Geometric distribution is a discrete distribution having probability mass function as
P(x) = pq$^{x}$ ; q = 1 - p, 0 < p < 1; x = 0, 1, 2, .....
The above probability mass function models the number of failures until the first success. It is the only discrete memoryless random distribution.
Mean and variance of geometric distribution is
E(X) = $\frac{1 - p}{p}$

V(X) = $\frac{1-p}{p^{2}}$

Another form of geometric distribution is as follows:
Probability of success on each trial is p and the probability that the xth trial is the first success is
P(x) = pq$^{x-1}$; q = 1 - p, 0 < p < 1; x = 0,1,2,.....

Mean and variance of geometric probability distribution is given as follows:
E(X) = $\frac{1}{p}$

V(X) = $\frac{1-p}{p^{2}}$

## Hypergeometric Probability Distribution

Hypergeometric probability distribution is a discrete distribution having a finite population of size M consists of N elements called success and K elements called failures. A sample of n elements are selected at random without replacement.
Probability mass function of hypergeometric distribution with x number of success is

P(x) = $\frac{^{N}C_{x}\ ^{K}C_{n-x}}{^{N}C_{n}}$

Hypergeometric probability is for situations, where you sample without replacement from a finite population, whose elements can be classified into two mutually exclusive categories (Pass/Fail). Probability of success changes on each draw and the draw can be classified into one or two categories.

## Poisson Probability Distribution

Poisson distribution was developed by the French mathematician Simeon Denis Poisson in 1837. Poisson distribution is a discrete distribution and is used as a model for the number of events in a specific time period. It uses the fixed interval of time in which the number of successes is recorded.

The probability mass function of Poisson distribution is
p(x, $\lambda$) = $\frac{e^{-\lambda}\lambda^{x}}{x!}$ for x = 0, 1, 2, .....
where, $\lambda$: parameter which indicates the average number of events in the given time interval.
e = 2.71
In a Poisson distribution, only one parameter, $\lambda$ is needed to determine the probability of an event. Mean and variance of the Poisson distribution are both equal to $\lambda$.

## Exponential Probability Distribution

Exponential distribution is a continuous distribution having the probability density function as f(x) = $\lambda e^{-\lambda }$, x $\geq$ 0

Exponential distribution depends upon the value of $\lambda$. Smaller values of $\lambda$ flatten the curve. It is used to model time until something happens in the process and is the only continuous memory less random distribution.

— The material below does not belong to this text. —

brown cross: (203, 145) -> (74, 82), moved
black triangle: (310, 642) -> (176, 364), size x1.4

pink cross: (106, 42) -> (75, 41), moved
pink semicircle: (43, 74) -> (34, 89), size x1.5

Mean and variance of an exponential distribution with parameter $\lambda$ is given by

E[x] = $\frac{1}{\lambda}$

var[x] = $\frac{1}{\lambda^{2}}$

## Conditional Probability Distribution

Conditional probability distribution is a mathematical probability calculated depending on the fact that one event depends upon another. They are generally questioned in the form of certain queries found in statements. If 'A' and 'B' are the events considered, then the conditional probability is written as P($\frac{A}{B}$), which means the probability of occurence of event 'A' given event 'B'.

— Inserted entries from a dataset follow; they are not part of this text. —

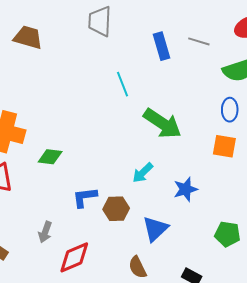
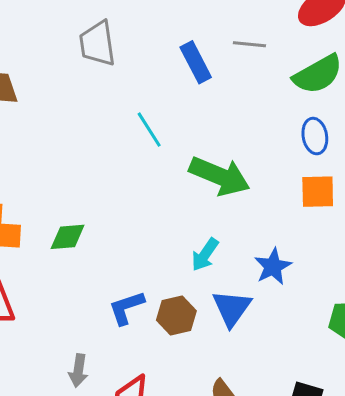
green diamond: (50, 157) -> (68, 237), moved
blue triangle: (155, 229) -> (232, 308), moved

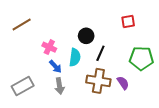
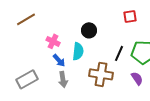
black line: (100, 53) -> (119, 53), moved
purple semicircle: (123, 83) -> (137, 78), moved

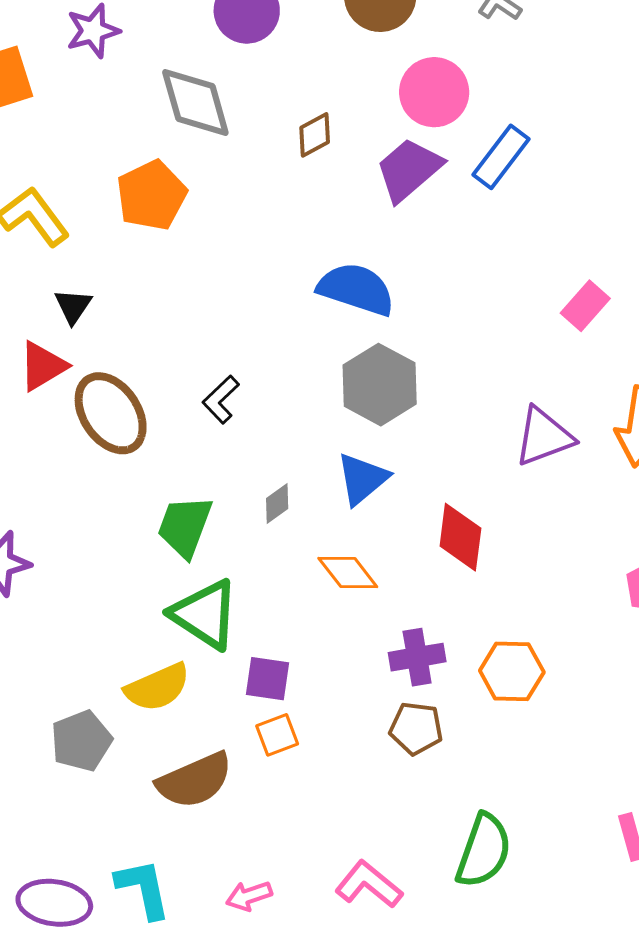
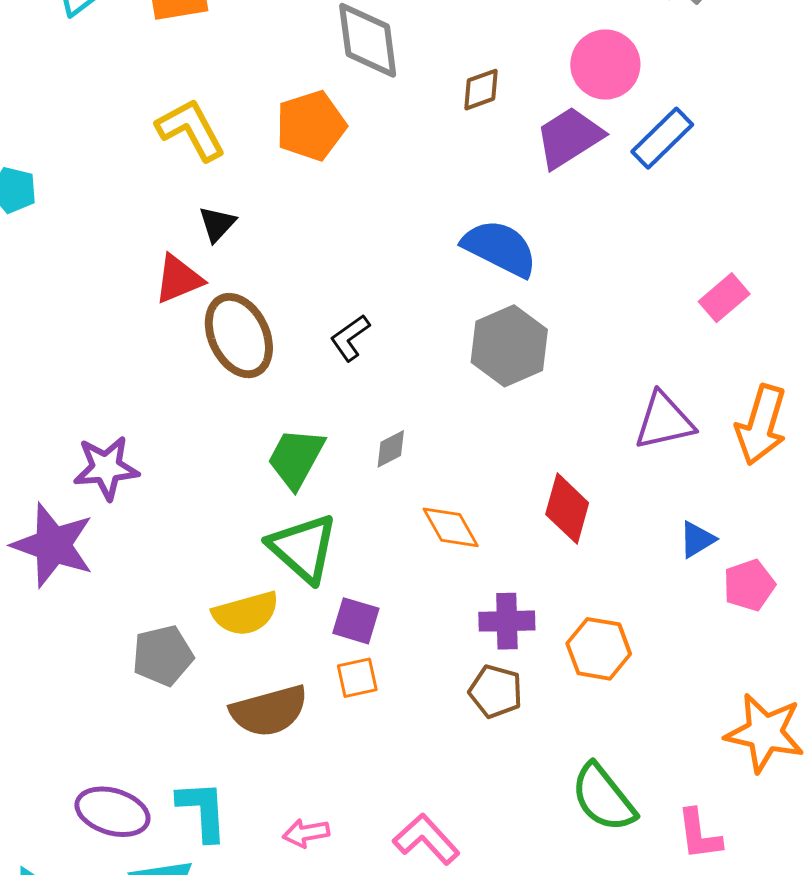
blue triangle: (362, 479) -> (697, 539), moved, size x0.7
green semicircle: (484, 851) -> (603, 798), moved, turned 114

For the two given events A and B with P(B) > 0, the conditional probability of A given B is

P($\frac{A}{B}$) = $\frac{P(A\cap B)}{P(B)}$

## Marginal Probability Distribution

If X and Y are discrete random variables and f(x, y) is the value of their joint probability distribution at (x, y), the functions given as
g(x) =  $\sum_{y}^{}$ f(x, y) and
h(y) = $\sum_{x}^{}$ f(x, y)
are the marginal distributions of X and Y respectively.